Stay tuned, I shall offer my own natural law or rights-based critique of the lockdown approach in my next post.

… and of Adam Silver’s drastic decision to suspend the rest of the NBA season? Check out this consequentialist critique of the “lockdown” or “shelter in place” approach to the current virus. The author of this critique is Romans Pancs, an assistant professor of economics at the Instituto Tecnológico Autónomo de México (ITAM). Here is an excerpt from Professor Pancs’s critique (edited by yours truly for clarity):
“Suppose 1% of the US population die from the virus. Suppose the value of life is 10 million USD, which is the number used by the US Department of Transportation. The US population is 330 million. The value of the induced 3.3 million deaths then is 33 trillion USD. With the US yearly GDP at 22 trillion, the value of these deaths is about a year and a half of lost income. Seemingly, the country should be willing to accept a 1.5 year-long shutdown in return for saving 1% of its citizens. The above argument, however, has three problems that overstate the attraction of the shutdown:
“1. The argument is based on the implicit and the unrealistic assumption that the economy will reinvent itself in the image of the productive capitalist economy that it was before the complete shutdown, and will do so as soon as the shutdown has been lifted.

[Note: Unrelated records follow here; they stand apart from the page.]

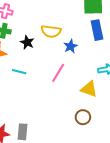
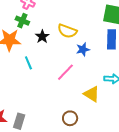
cyan line: (19, 72) -> (28, 63), turned 40
brown circle: (83, 117) -> (70, 118), moved

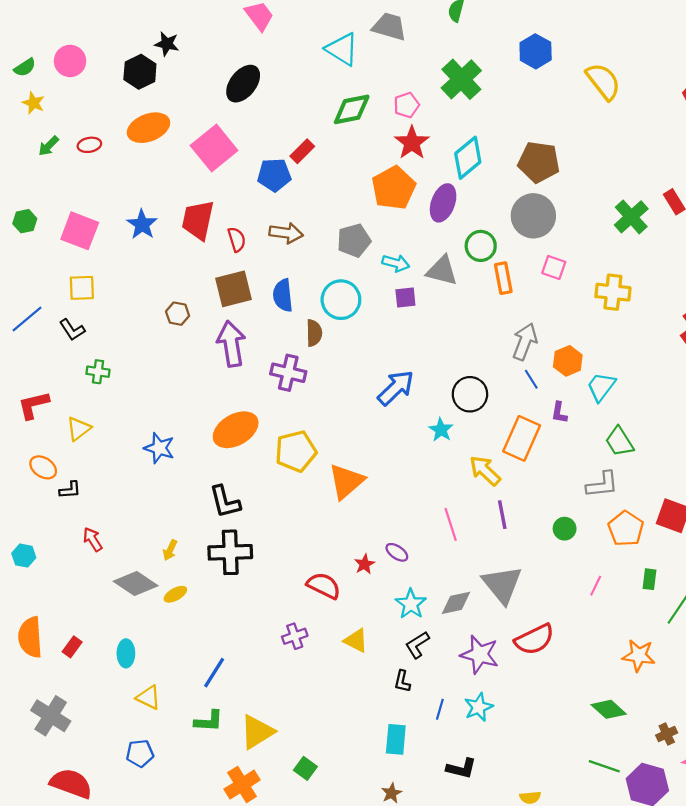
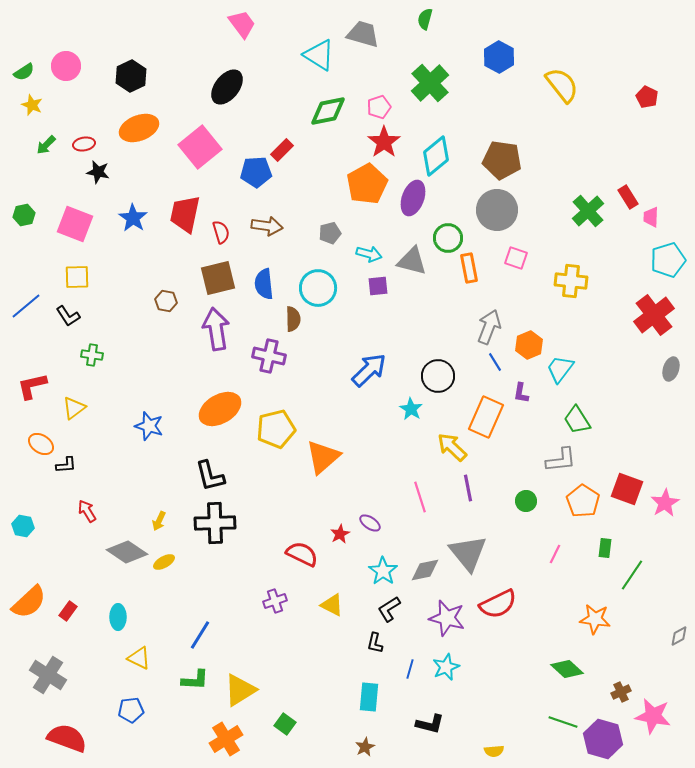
black star: (167, 44) -> (98, 172), moved
gray pentagon: (354, 241) -> (330, 233), size x0.7
orange semicircle: (30, 637) -> (29, 602), turned -129

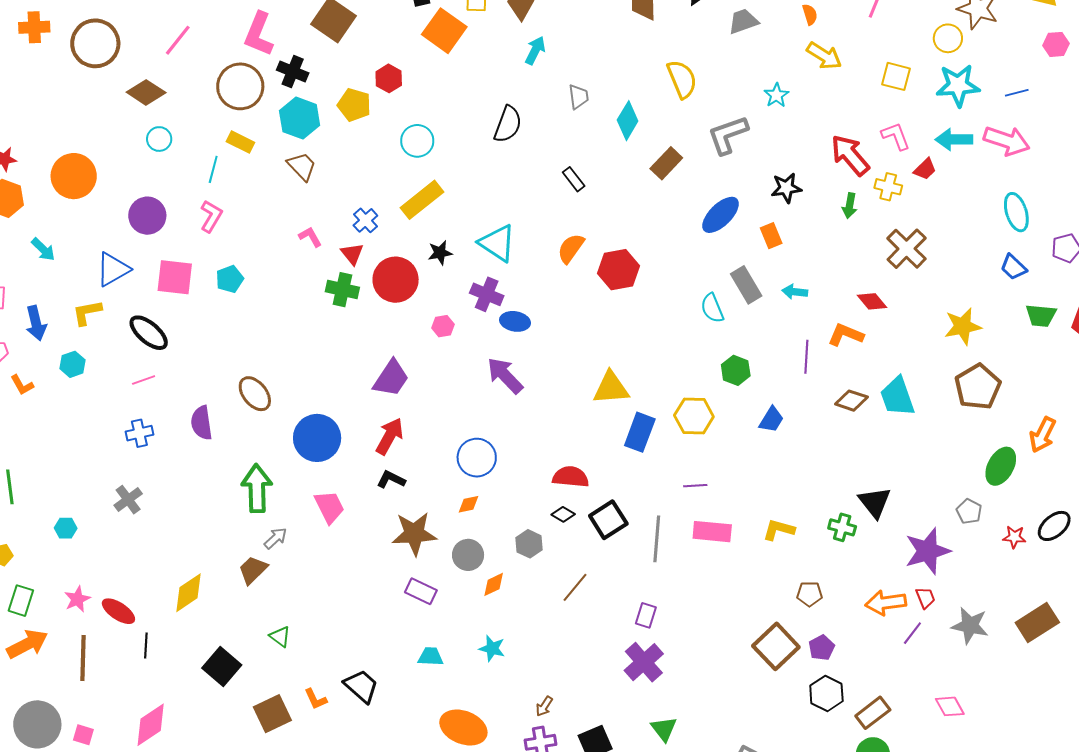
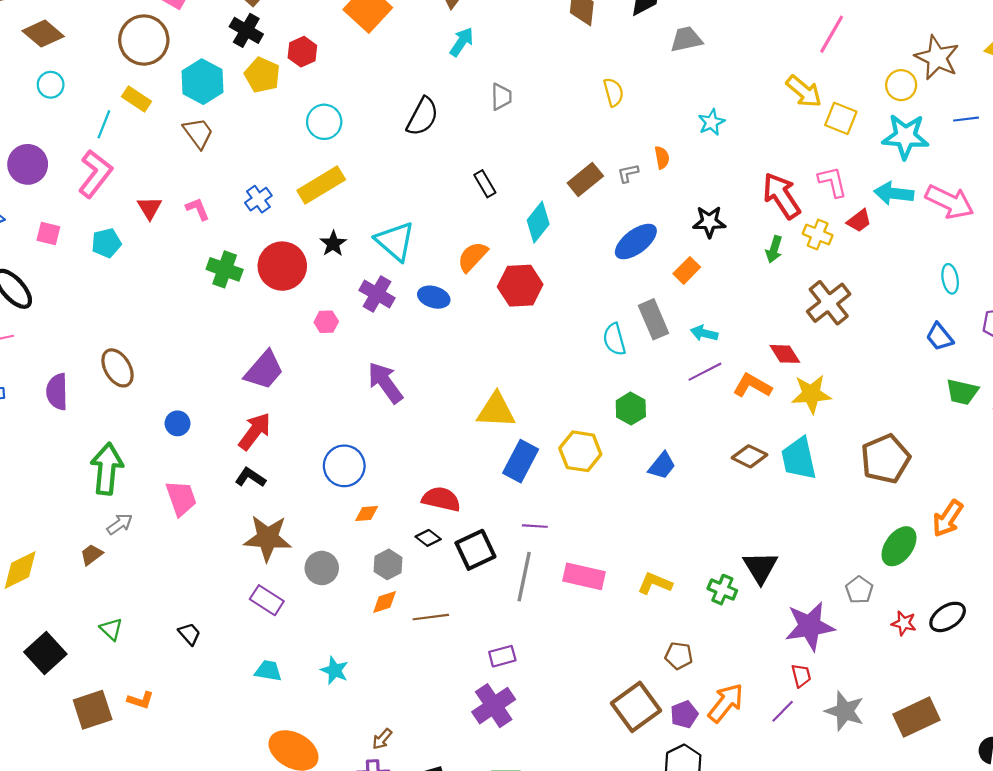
orange semicircle: (810, 14) -> (662, 158), moved
yellow arrow: (824, 56) -> (804, 91), moved
black cross: (293, 72) -> (246, 30), moved
yellow semicircle: (682, 79) -> (613, 92), size x0.7
blue line: (1017, 93) -> (966, 119), moved
cyan diamond: (628, 121) -> (538, 222), moved
gray L-shape: (728, 135) -> (628, 173), moved, size x0.5
cyan ellipse: (1016, 212) -> (950, 279), size x0.7
pink L-shape: (211, 216) -> (95, 174), size x1.4
orange rectangle: (771, 236) -> (687, 270), turned 60
black star: (440, 253) -> (333, 244), turned -30
red triangle: (352, 254) -> (149, 208), moved
pink square: (175, 277) -> (48, 234), size x0.6
blue ellipse: (515, 321) -> (434, 297), moved
yellow star: (963, 326) -> (811, 394), moved
purple line: (806, 357) -> (705, 372), moved, turned 52
blue circle: (317, 438) -> (178, 423), size x0.5
purple line: (695, 486) -> (535, 526), moved
orange diamond: (469, 504) -> (367, 514), moved
brown trapezoid: (253, 570) -> (91, 555), size x0.7
orange diamond: (494, 584) -> (385, 602), moved
brown line: (575, 587) -> (431, 617), turned 36
orange arrow: (886, 603) -> (726, 703), moved, turned 129
purple rectangle: (646, 615) -> (502, 656), turned 50
black trapezoid: (361, 686) -> (189, 634), moved, size x0.6
orange L-shape: (316, 699) -> (141, 700), turned -55

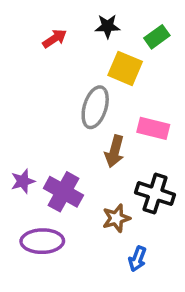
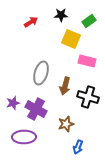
gray ellipse: (95, 107) -> (41, 73), moved
pink rectangle: (153, 128) -> (87, 61), moved
black cross: (155, 194) -> (88, 97), moved

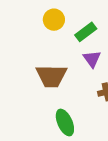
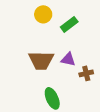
purple triangle: (92, 59) -> (68, 59), moved, turned -42

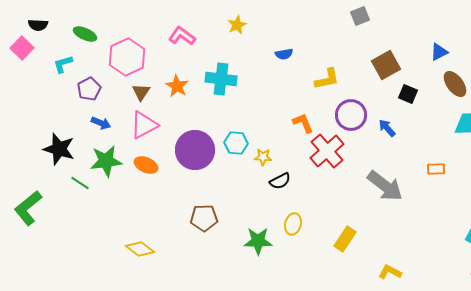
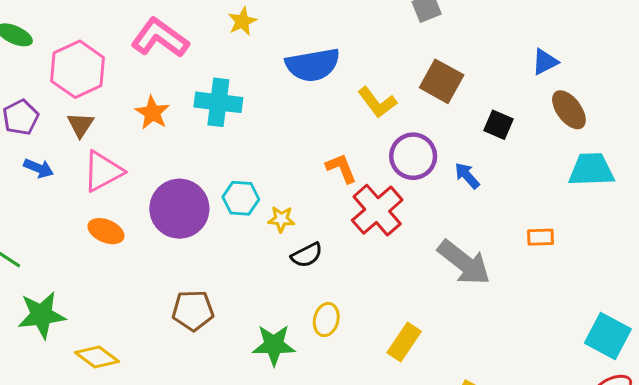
pink L-shape: (182, 36) -> (160, 38), size x1.4
blue semicircle: (284, 54) -> (313, 65), size x2.0
brown square: (386, 65) -> (442, 81), moved, turned -32
yellow L-shape: (327, 79) -> (377, 102), turned 64
brown triangle: (141, 92) -> (81, 125), moved
green star: (106, 161) -> (42, 315), moved

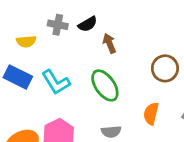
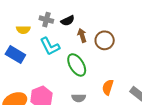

“2. The argument neglects the fact that the virus disproportionately hits the old, who have fewer and less healthy years left to live.
“3. The argument neglects the fact that shutting down an economy costs lives. The months of the shutdown are lost months of life. Spending a year in a shutdown robs an American of a year out of the 80 years that he can be expected to live. This is a 1/80=%1.25 mortality rate, which the society pays in exchange for averting the 1% mortality rate from coronavirus.
“It is hard to believe that individuals would be willing to stop the world and get off in order to avert a 1% death rate. Individuals naturally engage in risky activities such as driving, working (and suffering on-the-job accidents), and, more importantly, breathing….”
This might be a sound argument if you are a crude moral consequentialist, but what if you are a Kantian?